TotM, don't worry about it. Has the Cleric been killing too many things with Spirit Guardians? Err on the side of having fewer enemies in its area. Has the Cleric been underperforming? Err on the side of more.
 

KahlessNestor

Adventurer
IIRC, the DMG grid option counts diagonals 2-1-2? I think I recall noting it was the opposite of 3.5's 1-2-1.

So:

Code:
___3___
_33233_
_32123_
3210123
_32123_
_33233_
___3___

But that still gives you a pixilated 35' diameter instead of a 15' radius. :shrug:

TotM, don't worry about it. Has the Cleric been killing too many things with Spirit Guardians? Err on the side of having fewer enemies in its area. Has the Cleric been underperforming? Err on the side of more.

No, it's still 1-2-1 for the optional rule (p 252).
 

Tony Vargas

Legend
No, it's still 1-2-1 for the optional rule (p 252).
Good, I didn't care 2-1-2, which must have been from a playtest packet or something.

Ultimately, though, just taking it literally at an actual 15'r, not pixilated 35'd strikes me as the better way to go.

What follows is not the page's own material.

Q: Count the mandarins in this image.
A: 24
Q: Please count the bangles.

How we did it back in the day, and if you were on the edge of the radius, save for half or no damage... 5e, that could just be advantage...

... but, anyway, compas, protractor, but of string, whatever you can use to get an acceptable circle...
 

Harzel

Adventurer
IIRC, the DMG grid option counts diagonals 2-1-2? I think I recall noting it was the opposite of 3.5's 1-2-1.

So:

Code:
___3___
_33233_
_32123_
3210123
_32123_
_33233_
___3___

But that still gives you a pixilated 35' diameter instead of a 15' radius. :shrug:

It might look like 35' diameter, but in some sense that is a discretization error. The center-to-center distance from square 0 to each of the squares labeled 3 is <= 15 ft.

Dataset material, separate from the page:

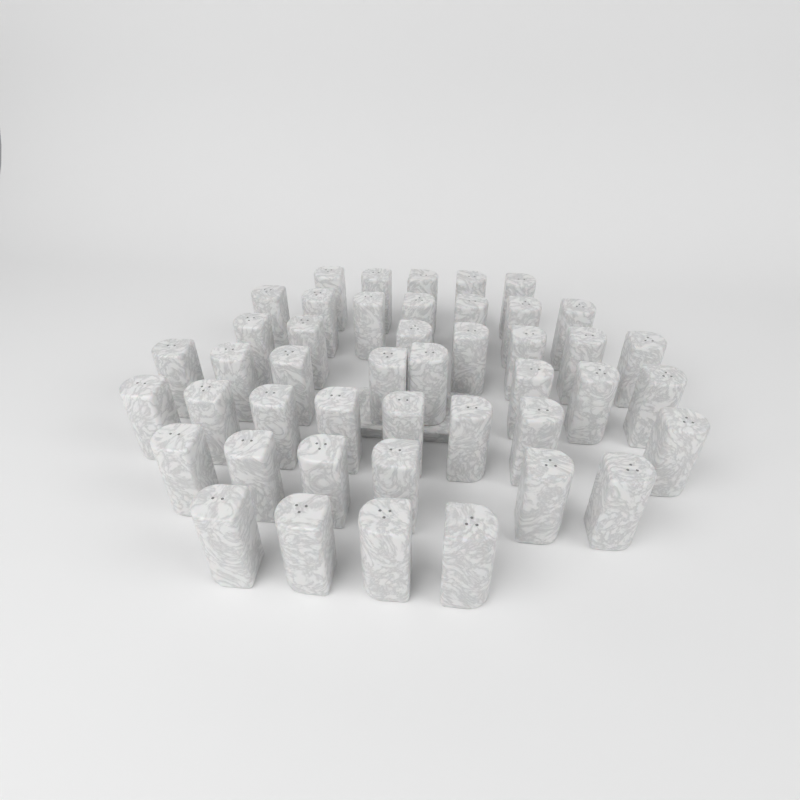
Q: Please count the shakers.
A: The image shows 45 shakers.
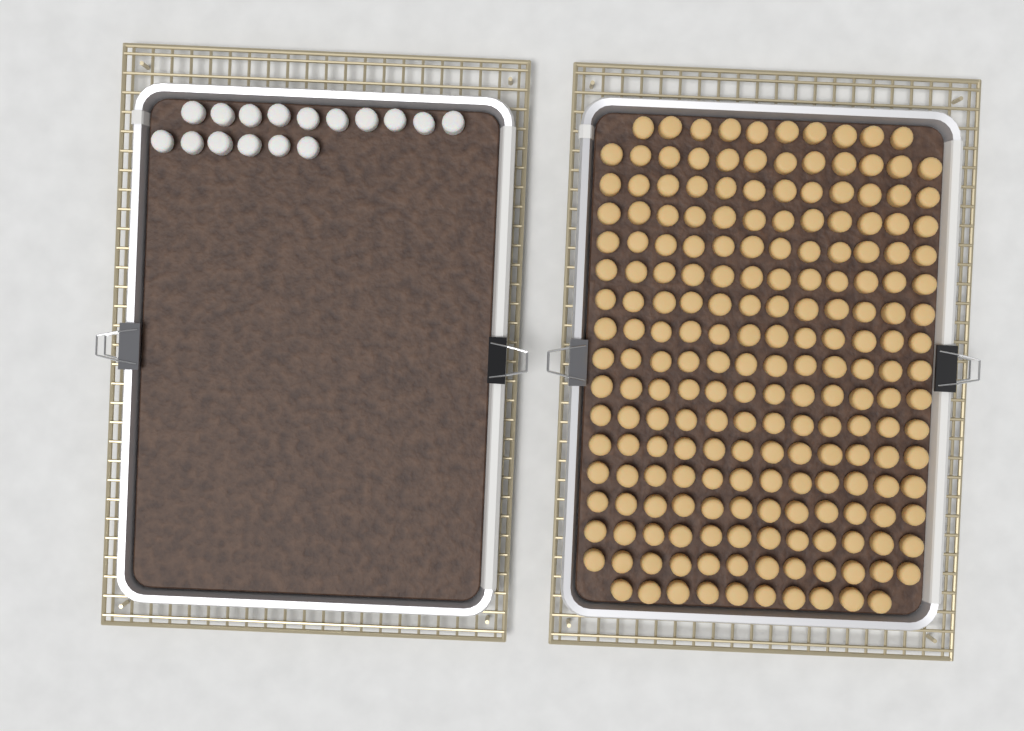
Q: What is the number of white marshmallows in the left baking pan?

Has the Cleric been killing too many things with Spirit Guardians?

What does that even mean?
 

Tony Vargas

Legend
It might look like 35' diameter, but in some sense that is a discretization error. The center-to-center distance from square 0 to each of the squares labeled 3 is <= 15 ft.
It doesn't look much like a circle, at all, but yes, it's pixilated, so sometimes it's reaching out to 17.5 ft, other's less than 15 ft, from the center. :shrug:

Really, there're partially-filled squares being 'rounded' (squared?) one way or the other.
:shrug:

There just isn't a 'clean'/simple/intuitive circle-to-grid conversion. Diagonal-square-counting schemes like the one above, are none of the three. Templates of the same, or intersection-centered templates like the ones in 3.x, are simpler to use, but still messy/un-intuitive. Tracing the circle over the grid and dealing with partial squares is intuitive but less simple and arguably still messy. Counting diagonals as 1, giving you square circles, is clean & very simple, but un-intuitive.

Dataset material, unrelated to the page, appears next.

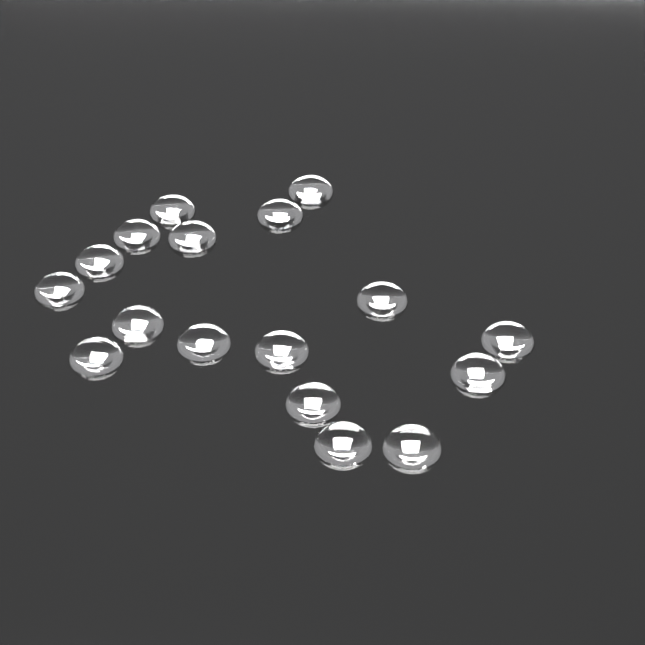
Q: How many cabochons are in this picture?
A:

Then again, the point of going to a grid is simplifying movement/range/positioning - and area.

What does that even mean?
Is the Cleric's (ab?)use of Spirit Guardians spoiling the fun of other players? (Or the DM's for that matter?)
 

Is the Cleric's (ab?)use of Spirit Guardians spoiling the fun of other players? (Or the DM's for that matter?)
Spirit Guardians is a really party friendly spell in my experience. Unlike Fireball which will often clear a room of monsters before anyone else gets to have any fun, Spirit Guardians will usually just weaken enemies so that other characters can land the finishing blow.
 


Ganymede81

First Post
The relevant AoE rule says "Typically, a point of origin is a point in space, but some spells have an area whose origin is a creature or an object." It also says that "Each creature takes up a different amount of space" and that Small and Medium creatures take up a five foot square. This means that the radius of the spell is emanating from a PCs five foot square, which makes the sphere's diameter 5' longer than it would be if the point of origin was a point in space.

In addition, remember that the PC's five foot square is also a part of the sphere's area of effect: "A sphere’s point of origin is included in the sphere’s area of effect."